Throughout the book, Smith refers to history, race, gender, financial privilege, and poverty. These subjects highlight the poetry’s attention to power dynamics in which power has been withheld without reason. She touches on a betrayal from a colleague at a former place of employment: It’s unfairness that deepens the wounds the poet is trying to heal. Where she thought a woman superior would protect her, the superior actually turned around and fired her. The surprise dismissal so altered the poet’s life, that she went into mourning for the world that had only existed for her. Mourning is a kind of unproductive searching: Soon the poet shifts away from this mourning and recognizes that nature is unpredictable—that one might adjust one’s expectations accordingly. The avocado skins, for example, imitated such betrayals, dyeing pink once and then orange a different time. The aftermath of her observing this disparity is caution, isolation, and eventually, acceptance of care from a friend. In several poems, the friend, Anna, comes by with food, or activities, and this influx of careful attention to the poet brings relief. This specific human contact creates the space needed for the processing of the flower data and the processing of the trauma to proceed.

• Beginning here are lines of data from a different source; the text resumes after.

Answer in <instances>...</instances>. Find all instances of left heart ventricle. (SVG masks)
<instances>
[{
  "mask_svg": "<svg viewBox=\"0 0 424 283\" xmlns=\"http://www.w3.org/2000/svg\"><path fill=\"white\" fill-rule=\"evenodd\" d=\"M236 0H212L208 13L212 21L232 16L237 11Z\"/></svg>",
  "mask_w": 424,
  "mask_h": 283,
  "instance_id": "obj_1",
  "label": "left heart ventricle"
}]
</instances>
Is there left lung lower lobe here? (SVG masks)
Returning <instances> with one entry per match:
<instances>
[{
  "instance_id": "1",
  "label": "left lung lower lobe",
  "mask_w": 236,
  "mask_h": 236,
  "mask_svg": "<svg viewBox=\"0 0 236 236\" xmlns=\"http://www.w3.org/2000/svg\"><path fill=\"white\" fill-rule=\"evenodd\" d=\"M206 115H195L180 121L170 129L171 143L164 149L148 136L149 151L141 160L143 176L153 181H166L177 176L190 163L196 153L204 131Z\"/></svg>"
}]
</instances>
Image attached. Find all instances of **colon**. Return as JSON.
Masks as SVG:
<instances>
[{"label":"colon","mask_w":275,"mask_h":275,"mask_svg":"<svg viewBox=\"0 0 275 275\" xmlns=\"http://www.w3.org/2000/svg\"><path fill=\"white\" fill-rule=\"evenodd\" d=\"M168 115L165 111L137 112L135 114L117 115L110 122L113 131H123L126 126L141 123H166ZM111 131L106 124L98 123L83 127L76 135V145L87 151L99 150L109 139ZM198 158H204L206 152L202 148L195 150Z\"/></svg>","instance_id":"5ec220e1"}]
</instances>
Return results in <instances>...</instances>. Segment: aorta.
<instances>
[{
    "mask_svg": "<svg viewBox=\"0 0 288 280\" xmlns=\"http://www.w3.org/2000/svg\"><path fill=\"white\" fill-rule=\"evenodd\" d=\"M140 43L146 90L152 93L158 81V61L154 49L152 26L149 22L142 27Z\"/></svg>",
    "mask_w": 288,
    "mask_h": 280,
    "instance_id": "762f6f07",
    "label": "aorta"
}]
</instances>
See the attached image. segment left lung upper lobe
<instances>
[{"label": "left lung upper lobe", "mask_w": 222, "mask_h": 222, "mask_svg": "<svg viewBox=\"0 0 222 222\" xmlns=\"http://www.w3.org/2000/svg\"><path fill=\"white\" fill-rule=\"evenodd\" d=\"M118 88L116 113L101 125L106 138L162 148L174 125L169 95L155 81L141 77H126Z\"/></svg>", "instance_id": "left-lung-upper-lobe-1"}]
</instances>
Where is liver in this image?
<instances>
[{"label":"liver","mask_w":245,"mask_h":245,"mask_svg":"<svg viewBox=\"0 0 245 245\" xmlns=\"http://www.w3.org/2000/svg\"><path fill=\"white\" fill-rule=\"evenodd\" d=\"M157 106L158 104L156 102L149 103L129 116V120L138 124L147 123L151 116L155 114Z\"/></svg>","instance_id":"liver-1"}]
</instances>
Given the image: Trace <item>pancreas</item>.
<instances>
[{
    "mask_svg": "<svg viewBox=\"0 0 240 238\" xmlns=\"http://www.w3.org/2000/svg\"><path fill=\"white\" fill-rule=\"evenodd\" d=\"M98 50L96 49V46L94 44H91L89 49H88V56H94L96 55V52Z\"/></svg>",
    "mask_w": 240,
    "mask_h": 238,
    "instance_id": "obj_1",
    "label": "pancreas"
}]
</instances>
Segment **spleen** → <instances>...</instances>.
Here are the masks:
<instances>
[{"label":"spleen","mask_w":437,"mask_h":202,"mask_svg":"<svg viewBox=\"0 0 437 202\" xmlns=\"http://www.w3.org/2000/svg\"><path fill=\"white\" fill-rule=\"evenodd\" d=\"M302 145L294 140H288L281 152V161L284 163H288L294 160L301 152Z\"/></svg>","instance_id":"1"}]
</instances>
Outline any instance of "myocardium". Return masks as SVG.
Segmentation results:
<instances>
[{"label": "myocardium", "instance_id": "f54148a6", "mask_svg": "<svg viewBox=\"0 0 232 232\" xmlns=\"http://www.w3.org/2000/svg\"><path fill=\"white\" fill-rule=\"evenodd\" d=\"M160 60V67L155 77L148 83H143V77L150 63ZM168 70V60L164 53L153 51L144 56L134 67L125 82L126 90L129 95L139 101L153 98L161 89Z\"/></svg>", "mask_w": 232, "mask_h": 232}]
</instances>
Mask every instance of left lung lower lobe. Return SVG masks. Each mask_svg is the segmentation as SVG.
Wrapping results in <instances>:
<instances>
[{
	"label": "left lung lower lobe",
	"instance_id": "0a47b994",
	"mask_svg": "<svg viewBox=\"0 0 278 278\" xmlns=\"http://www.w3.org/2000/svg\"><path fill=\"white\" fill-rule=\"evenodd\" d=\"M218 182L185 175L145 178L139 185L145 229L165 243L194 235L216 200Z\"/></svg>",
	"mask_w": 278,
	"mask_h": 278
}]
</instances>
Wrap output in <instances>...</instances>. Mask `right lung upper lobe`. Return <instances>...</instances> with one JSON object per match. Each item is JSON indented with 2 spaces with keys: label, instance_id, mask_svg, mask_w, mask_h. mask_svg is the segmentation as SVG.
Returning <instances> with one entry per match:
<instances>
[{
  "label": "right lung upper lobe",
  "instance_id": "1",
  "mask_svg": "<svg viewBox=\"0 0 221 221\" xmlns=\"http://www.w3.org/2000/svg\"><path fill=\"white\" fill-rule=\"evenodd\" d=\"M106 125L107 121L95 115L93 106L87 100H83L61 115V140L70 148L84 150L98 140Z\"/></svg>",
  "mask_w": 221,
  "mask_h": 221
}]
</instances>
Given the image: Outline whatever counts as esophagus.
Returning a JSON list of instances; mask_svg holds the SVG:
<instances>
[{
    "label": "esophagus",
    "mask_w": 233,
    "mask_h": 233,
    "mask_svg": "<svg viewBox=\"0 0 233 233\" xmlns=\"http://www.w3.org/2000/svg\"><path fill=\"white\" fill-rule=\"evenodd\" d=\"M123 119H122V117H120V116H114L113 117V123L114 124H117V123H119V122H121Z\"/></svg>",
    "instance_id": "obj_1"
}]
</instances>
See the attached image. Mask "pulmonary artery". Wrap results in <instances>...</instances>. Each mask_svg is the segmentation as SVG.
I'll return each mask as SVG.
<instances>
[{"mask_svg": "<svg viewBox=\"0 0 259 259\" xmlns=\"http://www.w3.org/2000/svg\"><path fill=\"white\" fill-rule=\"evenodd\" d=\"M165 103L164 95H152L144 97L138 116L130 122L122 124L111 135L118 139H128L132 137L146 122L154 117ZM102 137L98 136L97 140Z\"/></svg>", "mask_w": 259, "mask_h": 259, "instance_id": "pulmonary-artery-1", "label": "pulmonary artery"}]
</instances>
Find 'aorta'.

Further, after Smith’s experience of observing, dyeing, and cataloguing the plants in the fields near her house, she’s able to tell it like it is—or in this case, as it was. She locates the workplace from which she’d been fired in history: a place born of racist white flight in Birmingham, Alabama, and which has a terrible time seeing its own shortcomings. Folding racial history in with feminist experience offers so much to track, and these observations are what will guide her caution and the way she raises her son. Smith obliquely references Clarence Thomas as a landlord uninterested in letting the meadow flourish, the same ways that the Gee’s Bend quilts have a thoughtful way of building cabins slowly over and over. And the book always shows the ways the political and historical trickle down to the personal. How to Know the Flowers posits that we have little control over betrayals en gros, but we have at our disposal the private interactions that show providing others with attention, care, and sustenance is the only balm for the massive injustices of the world.
Though the book never crops out the natural world, Smith calls on a witchy science to reckon with patterns one can read for warnings. The poet shows care in her attention to natural phenomenon to make this legible. Her record-keeping of her son’s growth, the field’s growth, the dye’s colors, history’s markings, or her friend’s kind gestures show that attention will be the best defense against harm, and that attention helps discern good medicine. For Smith, growth and wisdom cannot be gained by speedy decisions or empty sophistication—time has to elapse for healing to arrive.